I am not yet satisfied with the following approach. So if you found a bug in it, please don't punch me!

It can be shown that if $A,B$ are symmetric matrices then $$\|Ax\|\cdot \|Bx\|\ge\frac 12 x^T(AB+BA)x\label{*}\tag{*}$$ because $\|u\|\, \|v\|\ge u\cdot v$ implies $\|Ax\|\cdot \|Bx\|\ge x^T A^T Bx$ which can be rearranged as above.

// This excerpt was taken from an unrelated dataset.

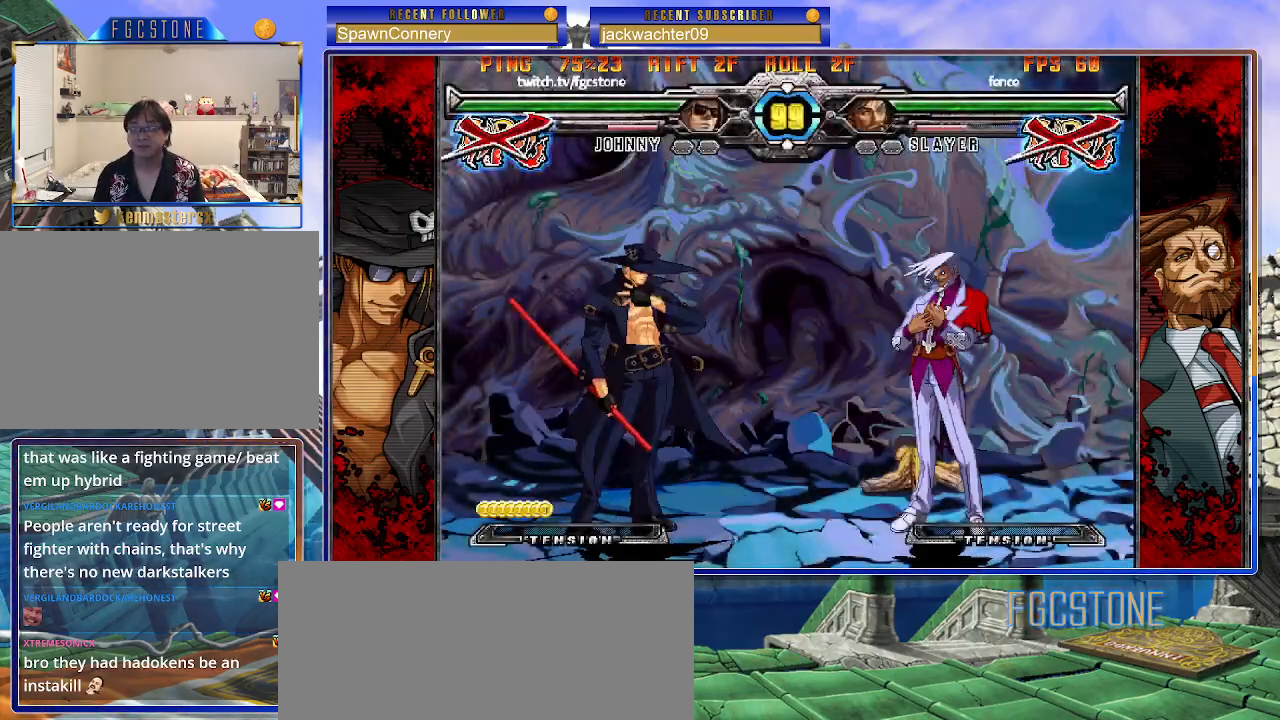
{"buttons": [], "left_stick": "left", "events": [[33, "left_stick", "center"], [100, "left_stick", "right"], [200, "left_stick", "center"], [250, "left_stick", "left"], [367, "HS", "down"], [483, "HS", "up"]]}
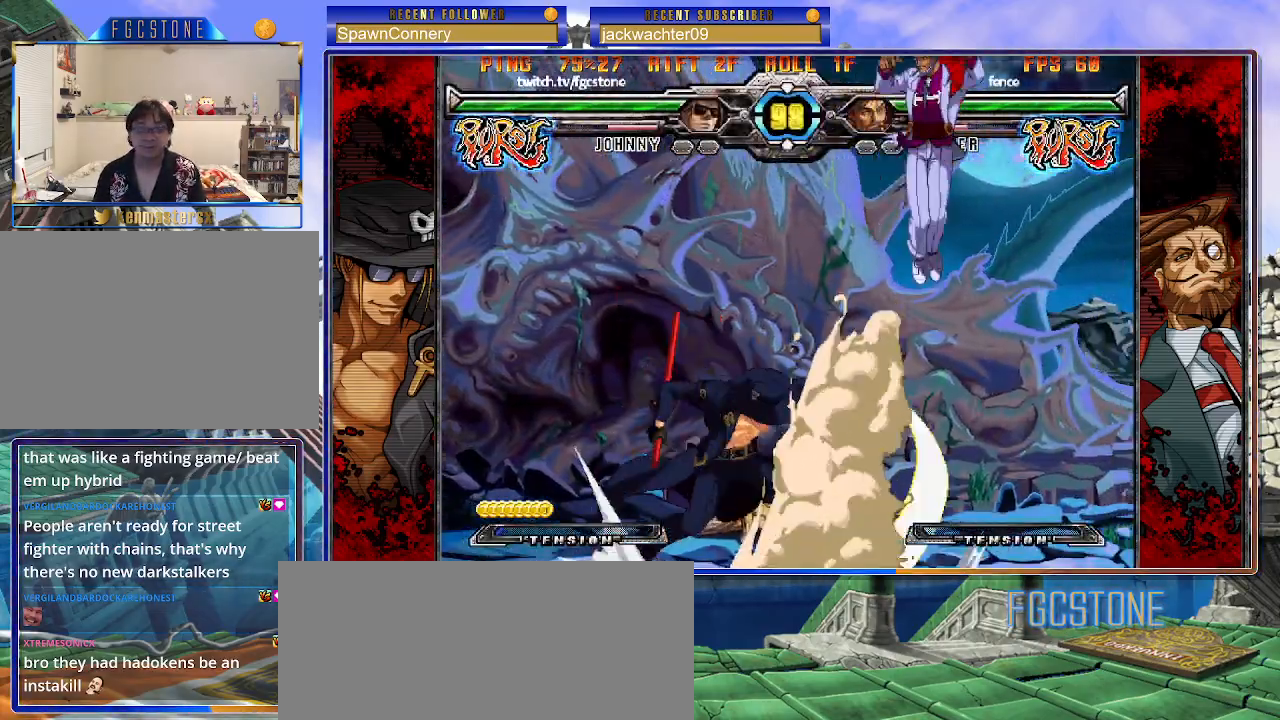
{"buttons": [], "left_stick": "center", "events": [[33, "left_stick", "down"], [117, "left_stick", "right"], [200, "P", "down"], [217, "left_stick", "center"], [283, "P", "up"]]}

The left-side of your inequality can be written as: $$\sup_{\|x\| = 1} \left|\,\|Ax\| - \|Bx\|\,\right|=\sup_{\|x\| = 1}\left\{\|Ax\|^2 + \|Bx\|^2-2\|Ax\|\cdot \|Bx\|\right\}^{1/2}$$ And due to the definition of the matrix norm, for the right-side: $$\begin{align}\|A-B\|&=\sup_{\|x\| = 1}\|(A-B)x\|\\ &=\sup_{\|x\| = 1}\left\{x^T(A-B)^T(A-B)x\right\}^{1/2}\\ &=\sup_{\|x\| = 1}\left\{x^TA^T Ax+x^T B^T Bx-x^T(A^T B+B^TA)x\right\}^{1/2}\\ &=\sup_{\|x\| = 1}\left\{\|Ax\|^2 + \|Bx\|^2-x^T(AB+BA)x\right\}^{1/2}\end{align}$$ Now you can relate the two sides of the inequality using the $\eqref{*}$.